El 2003 ha sido un ejemplo de esa caída libre que sufre nuestro modelo de convivencia. En nombre de la Constitución, aquellos que ni la votaron ni la quisieron nos han estigmatizado a todos los demás como sospechosos del sistema.

El 2003 ha sido el colmo de la impudicia gubernamental. En un acto incalificable de apropiación indebida de las esencias de la Carta Magna, los gobernantes de hoy nos excluyen a todos del supuesto orden constitucional. No se puede golpear más fuerte la línea de flotación de la convivencia entre los españoles. Sencillamente, interpretan la diversidad ideológica y territorial del Estado, no como un valor de enriquecimiento común, sino como una oportunidad para, enturbiado el ambiente, tender la red electoralista.

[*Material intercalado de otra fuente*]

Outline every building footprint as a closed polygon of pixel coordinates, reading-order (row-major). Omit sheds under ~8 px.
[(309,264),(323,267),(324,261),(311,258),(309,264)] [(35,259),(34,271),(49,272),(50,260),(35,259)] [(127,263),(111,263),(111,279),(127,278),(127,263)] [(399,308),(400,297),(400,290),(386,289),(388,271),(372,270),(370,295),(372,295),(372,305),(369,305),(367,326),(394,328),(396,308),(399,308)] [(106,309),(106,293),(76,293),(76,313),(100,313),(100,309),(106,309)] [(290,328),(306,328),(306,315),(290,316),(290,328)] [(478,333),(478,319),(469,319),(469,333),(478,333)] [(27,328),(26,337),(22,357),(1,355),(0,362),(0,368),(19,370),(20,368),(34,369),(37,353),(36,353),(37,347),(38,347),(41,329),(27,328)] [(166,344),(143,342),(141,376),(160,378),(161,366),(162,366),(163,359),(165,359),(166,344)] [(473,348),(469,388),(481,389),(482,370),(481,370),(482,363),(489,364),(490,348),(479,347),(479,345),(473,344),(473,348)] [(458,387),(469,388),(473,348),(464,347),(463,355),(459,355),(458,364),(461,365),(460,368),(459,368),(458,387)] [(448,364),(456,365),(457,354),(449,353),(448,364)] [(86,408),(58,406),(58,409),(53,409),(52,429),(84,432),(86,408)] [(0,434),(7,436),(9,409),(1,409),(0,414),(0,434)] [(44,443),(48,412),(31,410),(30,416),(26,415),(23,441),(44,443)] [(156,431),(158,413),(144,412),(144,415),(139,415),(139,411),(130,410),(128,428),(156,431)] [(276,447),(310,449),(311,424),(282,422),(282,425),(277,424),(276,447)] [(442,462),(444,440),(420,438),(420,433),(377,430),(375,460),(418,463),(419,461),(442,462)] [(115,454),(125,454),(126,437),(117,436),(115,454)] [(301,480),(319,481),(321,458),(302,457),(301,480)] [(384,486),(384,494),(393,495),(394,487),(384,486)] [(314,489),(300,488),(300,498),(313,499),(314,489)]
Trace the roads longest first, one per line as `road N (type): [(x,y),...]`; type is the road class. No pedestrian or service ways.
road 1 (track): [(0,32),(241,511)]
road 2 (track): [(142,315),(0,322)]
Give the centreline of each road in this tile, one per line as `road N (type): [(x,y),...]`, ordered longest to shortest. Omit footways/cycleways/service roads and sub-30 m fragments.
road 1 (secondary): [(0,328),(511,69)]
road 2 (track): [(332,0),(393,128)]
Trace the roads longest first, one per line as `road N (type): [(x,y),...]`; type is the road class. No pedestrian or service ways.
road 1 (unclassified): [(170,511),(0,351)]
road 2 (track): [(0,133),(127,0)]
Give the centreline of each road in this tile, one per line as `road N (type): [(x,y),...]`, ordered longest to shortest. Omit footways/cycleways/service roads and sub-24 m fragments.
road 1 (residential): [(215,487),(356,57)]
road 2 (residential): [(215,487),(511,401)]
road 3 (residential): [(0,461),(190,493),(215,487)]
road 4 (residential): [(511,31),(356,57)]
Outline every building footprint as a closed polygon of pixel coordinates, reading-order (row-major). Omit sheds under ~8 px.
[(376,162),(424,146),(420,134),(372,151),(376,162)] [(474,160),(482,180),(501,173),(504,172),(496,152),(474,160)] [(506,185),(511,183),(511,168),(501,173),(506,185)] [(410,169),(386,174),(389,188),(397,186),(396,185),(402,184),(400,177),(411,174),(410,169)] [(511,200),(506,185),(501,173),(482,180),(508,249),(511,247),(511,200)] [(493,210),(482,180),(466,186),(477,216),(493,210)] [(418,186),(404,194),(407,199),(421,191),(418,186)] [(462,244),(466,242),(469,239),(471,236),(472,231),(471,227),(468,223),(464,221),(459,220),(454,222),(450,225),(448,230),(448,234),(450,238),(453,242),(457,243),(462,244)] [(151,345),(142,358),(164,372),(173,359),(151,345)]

En su afán por arañar cuatro votos, resulta evidente que toda su apuesta electoral para la próxima primavera descansa en dividir el país en dos. Ellos y el resto. En el colmo de este nuevo autoritarismo, se creen ungidos para conceder los certificados de constitucionalistas o antipatriotas. Así ha discurrido el 2003. Lo hemos visto en numerosas ocasiones y con motivo de cualquier tema. Discrepar en el Parlamento sobre una solución de técnica hidrológica equivale hoy a ser tildado de antivalenciano y a ser estigmatizado con despiadada dureza por los canales públicos de televisión. Pagadas por todos para cultivar el pluralismo y fomentar los valores de la tolerancia, Canal 9 y las televisiones del Estado tocaron el techo y hasta la bóveda celeste de la manipulación y culto a la versión monolítica del poder. Así, desde los medios públicos se ha perseguido y castigado la discrepancia.

El partido que gobierna la Comunidad y el Estado no se entiende con nadie. En el interior del Estado ha dinamitado todos los puentes de diálogo con el resto de partidos y gobiernos autonómicos que no sean suyos. Ese es el legado que nos dejan tras el 2003. La mayor de las infamias la alcanzamos ante la elección de nuevo president en Catalunya. Nada menos que amenaza de cárcel por parte del portavoz del Gobierno central. Para qué recordar nuestro apoyo incondicional a Bush en una guerra cuya motivación sigue siendo estrictamente petrolera y criminal. Nuestro presidente destrozó el consenso tradicional sobre política exterior y vendió la dignidad nacional al postor del imperio. Idéntico papelón parece haber jugado en el frustrado intento por fortalecer constitucionalmente Europa. La historia se repite. Fobia a las constituciones como hace 25 años le pasó con la nuestra. Así termina el 2003. Exceptuando el intento de golpe de Estado del 81, el peor año de la democracia. Ojalá el 2004 marque un cambio de tendencia. Las elecciones de marzo emergen como una esperanza. Está en juego la salud de la democracia, los valores del pluralismo y el derecho a convivir en la diferencia. Está en juego nuestro papel en el mundo y, en lo inmediato, la calidad de nuestras libertades civiles. El 2004 puede frenar la deriva democrática que sufrimos.